Extrait proposé:
---+---
En Europe et en France, il ne se passe pas une semaine sans que des matchs soient arrêtés à la suite d’envahissement de terrains, de débordements en tribune ou d’incidents dans l’enceinte des stades. Pour en rester au phénomène dans l’hexagone, on s’interrogera ici sur les causes de ces irruptions des supporters sur le pré, dans le jeu. Crise du supportérisme ? Crise des institutions du football ? Crise du mouvement sportif devant les forces qui le subordonnent au pouvoir et à l’argent ? Tout ça, et plus…
Rappel des faits : fin août, Nice – Marseille avec des jets de projectile tout au long de la partie et Dimitri Payet, l’attaquant marseillais, qui renvoie une bouteille à l’envoyeur. Match arrêté sur un score de 1 – 0 en faveur des locaux mais la partie sera rejouée ultérieurement, sur terrain neutre, à Troyes et à huis-clos.
21 novembre : le même Payet se prend une bouteille en pleine tronche lors de la rencontre opposant les deux olympiques, Lyon et Marseille. Entre temps, d’autres incidents ont émaillé des rencontres au cours des matchs Marseille – Paris Saint-Germain ou Lens – Lille par exemple, deux duels fratricides où les enjeux dépassent largement le cadre du football.
---+---
Données fournies:
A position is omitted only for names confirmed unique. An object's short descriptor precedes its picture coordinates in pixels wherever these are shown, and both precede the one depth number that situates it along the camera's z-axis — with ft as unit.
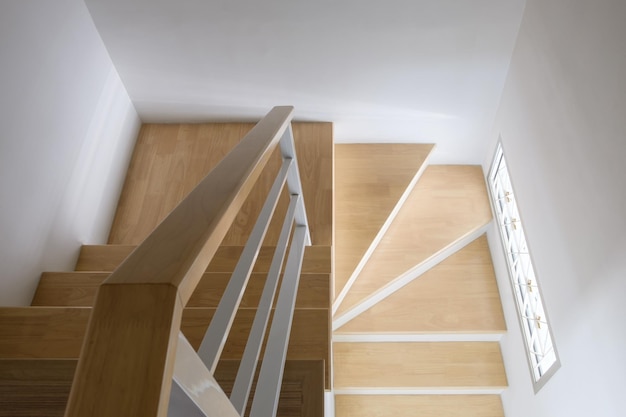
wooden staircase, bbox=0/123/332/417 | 4.03
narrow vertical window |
---+---
Consignes à suivre:
[1] Répondez aux questions suivantes à l'aide de l'extrait sur les incidents dans les stades :
(a) Dans quelle ville le match Nice – Marseille a-t-il été rejoué ?
(b) Quel était le score lorsque ce match a été arrêté ?
(c) Quelles équipes s'affrontaient lors de la rencontre du 21 novembre ?
[2] Prolongez l'extrait sur les incidents dans les stades à partir de sa dernière phrase.
Les données n'ont aucun lien avec l'extrait.

Réponses:
[1]
(a) À Troyes.
(b) 1 – 0 en faveur des locaux.
(c) Lyon et Marseille.

[2]
Déjà, le 8 août, c’est à Montpellier que le ton est donné. C’est l’attaquant marseillais Rongier qui se prend la bouteille et le match est arrêté quelques minutes avant de reprendre. Deux tribunes du stade de la Mousson seront fermées au public pour trois rencontres.
Mais il n’y a pas que le sud, puisque lors du derby breton entre Rennes et Nantes, les supporters des deux équipes essaient d’en découdre et une bataille rangée menace. L’affaire se soldera par la blessure d’un agent de sécurité qui a eu le courage de s’interposer.
Au Nord aussi on n’est pas des plus fair-play. Le derby Lens – Lille est lui aussi perturbé par des supporters locaux qui, non contents d’envahir le terrain alors que leur équipe mène 1 – 0, s’en vont provoquer la tribune des visiteurs et l’échauffourée redoutée a lieu. Six blessés légers avant intervention musclée des CRS. Chaque équipe se voit retiré un point au classement, les matchs de Lens à huis-clos pour deux journées et les supporters lillois interdits de déplacement pour la même période.
Guet-apens à Montpellier le 22 septembre, où un car de supporters des Girondins de Bordeaux est attaqué par des locaux. Une rixe s’ensuit, qui fait 16 blessés légers. Le même jour à Angers, des supporters marseillais s’en prennent à du mobilier urbain, ne supportant pas que leur équipe favorite partage les points. Résultat final : un point en moins pour les Marseillais.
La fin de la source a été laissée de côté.